*Tasks to perform:*
#1 Answer these from the passage on the SLS countdown:
(a) At what time did tanking operations officially begin?
(b) How many RS-25 engines are at the bottom of the core stage?
(c) Which engine did not appear to be in sync with the others?
#2 Translate this sentence from the passage on the SLS countdown into Spanish: "There are four RS-25 engines at the bottom of the core stage."

*Passage provided:*
────────
The day started off with a weather delay of approximately 45 minutes for the SLS' core stage fueling. Tanking operations officially began at 1:14 a.m. EDT. Everything went smoothly until the teams proceeded with liquid hydrogen fill. During the transition from slow fill to fast fill operations, they detected a leak.

The problem was quickly resolved, so they moved to the upper stage tanking. As the liquid oxygen was being loaded into the upper stage, NASA noticed a crack in the thermal protection system material on one of the core stage's flanges while loading liquid oxygen into the upper stage. However, it turned out to be a stress crack in the insulating foam rather than a structural one in the tank. So it managed to clear that out.

But the team has encountered another issue, which made them put the clock countdown on hold. They noticed that one of the engines was not bleeding properly. There are four RS-25 engines at the bottom of the core stage. All four bleed out liquid hydrogen and liquid oxygen when the launch team commands it.

Teams condition the engines by increasing pressure in the core stage tanks in order to bleed some cryogenic propellant into the engines and get them to the right temperature for liftoff. Engine no. 3 does not appear to be in sync with the other engines, so engineers are trying to raise the pressure in the bleed on engine no. 3.
────────
*Stored records:*
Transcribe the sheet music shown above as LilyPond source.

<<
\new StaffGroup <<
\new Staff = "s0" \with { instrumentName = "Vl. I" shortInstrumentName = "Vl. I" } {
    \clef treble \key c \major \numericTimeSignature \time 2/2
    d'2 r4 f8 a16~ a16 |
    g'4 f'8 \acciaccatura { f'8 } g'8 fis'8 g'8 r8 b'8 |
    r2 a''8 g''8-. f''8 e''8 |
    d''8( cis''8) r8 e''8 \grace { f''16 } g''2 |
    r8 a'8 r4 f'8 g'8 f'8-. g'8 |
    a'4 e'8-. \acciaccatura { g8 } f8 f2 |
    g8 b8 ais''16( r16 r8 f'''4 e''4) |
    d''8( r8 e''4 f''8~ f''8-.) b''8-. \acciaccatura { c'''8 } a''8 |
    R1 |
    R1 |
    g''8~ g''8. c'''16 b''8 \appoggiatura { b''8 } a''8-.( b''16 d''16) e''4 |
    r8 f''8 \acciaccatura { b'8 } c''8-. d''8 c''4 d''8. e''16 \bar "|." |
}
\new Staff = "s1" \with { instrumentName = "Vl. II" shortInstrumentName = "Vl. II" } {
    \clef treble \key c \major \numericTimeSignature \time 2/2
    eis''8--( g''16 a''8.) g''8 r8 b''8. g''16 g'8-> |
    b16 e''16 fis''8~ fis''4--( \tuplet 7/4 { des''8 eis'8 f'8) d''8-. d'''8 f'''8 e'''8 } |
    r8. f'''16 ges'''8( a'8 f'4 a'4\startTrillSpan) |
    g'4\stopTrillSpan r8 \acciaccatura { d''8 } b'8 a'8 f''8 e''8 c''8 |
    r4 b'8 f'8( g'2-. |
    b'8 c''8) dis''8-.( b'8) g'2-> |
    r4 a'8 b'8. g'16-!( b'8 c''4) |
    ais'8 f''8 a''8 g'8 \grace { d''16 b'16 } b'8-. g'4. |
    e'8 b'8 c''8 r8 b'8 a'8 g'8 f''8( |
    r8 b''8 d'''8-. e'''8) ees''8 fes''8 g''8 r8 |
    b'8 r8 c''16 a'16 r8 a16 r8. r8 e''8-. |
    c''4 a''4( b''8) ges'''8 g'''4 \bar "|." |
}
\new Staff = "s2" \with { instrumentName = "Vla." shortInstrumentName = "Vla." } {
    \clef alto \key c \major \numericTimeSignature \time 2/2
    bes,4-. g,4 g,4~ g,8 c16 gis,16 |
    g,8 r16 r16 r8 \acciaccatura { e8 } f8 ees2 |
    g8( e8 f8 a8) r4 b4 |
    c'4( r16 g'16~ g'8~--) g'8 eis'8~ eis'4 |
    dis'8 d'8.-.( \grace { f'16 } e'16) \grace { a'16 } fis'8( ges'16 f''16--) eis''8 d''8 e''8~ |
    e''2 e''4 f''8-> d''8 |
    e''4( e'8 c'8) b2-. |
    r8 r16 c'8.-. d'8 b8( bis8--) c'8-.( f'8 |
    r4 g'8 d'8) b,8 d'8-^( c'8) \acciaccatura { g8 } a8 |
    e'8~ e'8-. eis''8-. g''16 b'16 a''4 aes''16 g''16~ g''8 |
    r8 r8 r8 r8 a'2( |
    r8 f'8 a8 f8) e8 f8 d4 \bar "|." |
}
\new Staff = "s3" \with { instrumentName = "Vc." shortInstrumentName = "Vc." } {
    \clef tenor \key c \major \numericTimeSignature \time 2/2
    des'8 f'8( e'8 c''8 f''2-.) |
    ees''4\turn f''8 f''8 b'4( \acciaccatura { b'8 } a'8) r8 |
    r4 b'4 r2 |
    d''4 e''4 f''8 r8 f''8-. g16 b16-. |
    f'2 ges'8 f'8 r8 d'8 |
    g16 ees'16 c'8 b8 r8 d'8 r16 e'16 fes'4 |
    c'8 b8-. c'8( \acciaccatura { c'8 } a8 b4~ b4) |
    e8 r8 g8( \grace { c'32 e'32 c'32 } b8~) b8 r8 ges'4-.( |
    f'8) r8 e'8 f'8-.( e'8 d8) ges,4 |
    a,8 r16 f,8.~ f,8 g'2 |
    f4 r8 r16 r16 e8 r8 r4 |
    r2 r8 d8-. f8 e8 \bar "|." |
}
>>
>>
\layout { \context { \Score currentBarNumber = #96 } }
────────
*Task results:*
#1
(a) 1:14 a.m. EDT
(b) Four
(c) Engine no. 3

#2 Hay cuatro motores RS-25 en la parte inferior de la etapa central.